Do you have any examples of this idea implemented well?

------
interfacesketch
If you need to support older browsers without Flexbox, another option is to
use a tiny (less than 1kb) CSS grid system called Pocket Grid.

The grid system lets you position blocks of content side-by-side similar to
Flexbox, and blocks can wrap to another line when there isn't enough space.
It's not an equivalent to Flexbox, but for some types of layouts it could be
used as a possible fallback.

Pocket Grid has been around since 2013, it's a shame it hasn't gained more
attention:

[http://arnaudleray.github.io/pocketgrid/](http://arnaudleray.github.io/pocketgrid/)

------
ianstormtaylor
This is great.

Seeing all of the old alternatives in one place, it makes it so clear why CSS
layout is such a hard concept for beginners to learn. Incredibly basic layout
needs involve learning at least three or four different box models, and
knowing how they'll interact together.
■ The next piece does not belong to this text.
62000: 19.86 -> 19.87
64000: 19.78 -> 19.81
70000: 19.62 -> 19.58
So glad we have flexbox now!

------
heavenlyhash
It's 2016 and most of the ways to align content involve making divs pretend to
be tables again.

I'll be pouring myself another one.

------
geon
Most of the tricks break down as soon as you try to use them for anything.
They solve a very specific problem each, and are not composable.
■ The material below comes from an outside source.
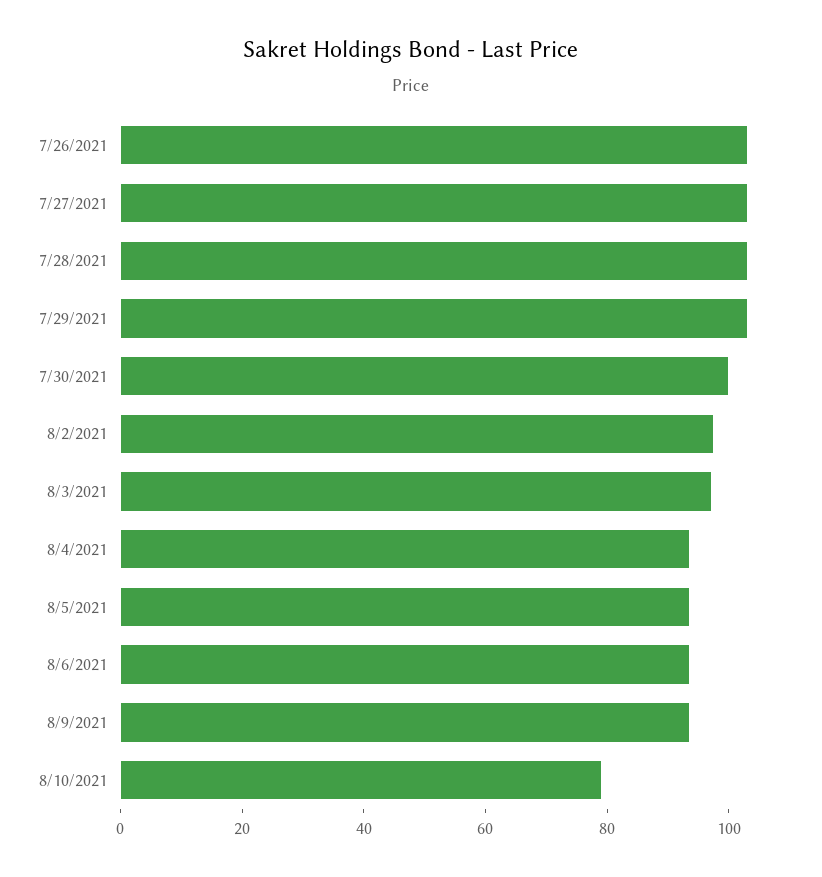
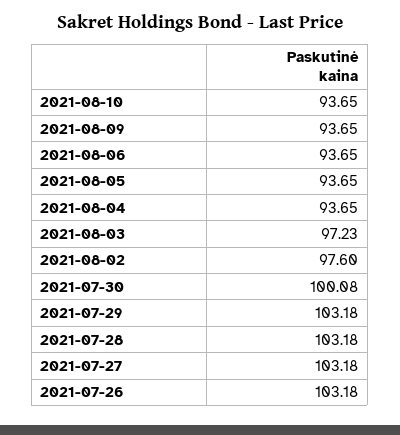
8/10/2021: 80 -> 93.65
Flexbox is at least a bit sane.

------
Navarr
This is a bit misleading. The squares, which you would think are backgrounds,
are not. They are content inside the items being stretched/squished, but the
content does not appear to do.

so you have your container, your item container, and your item.

What made me call this out was the "space-around." There isn't spacing around
the .example__item's. They take up the whole space and the content has very
specific widths.

------
tolgahanuzun
Turkish developers see English content on the blog was both strange and
beautiful. :)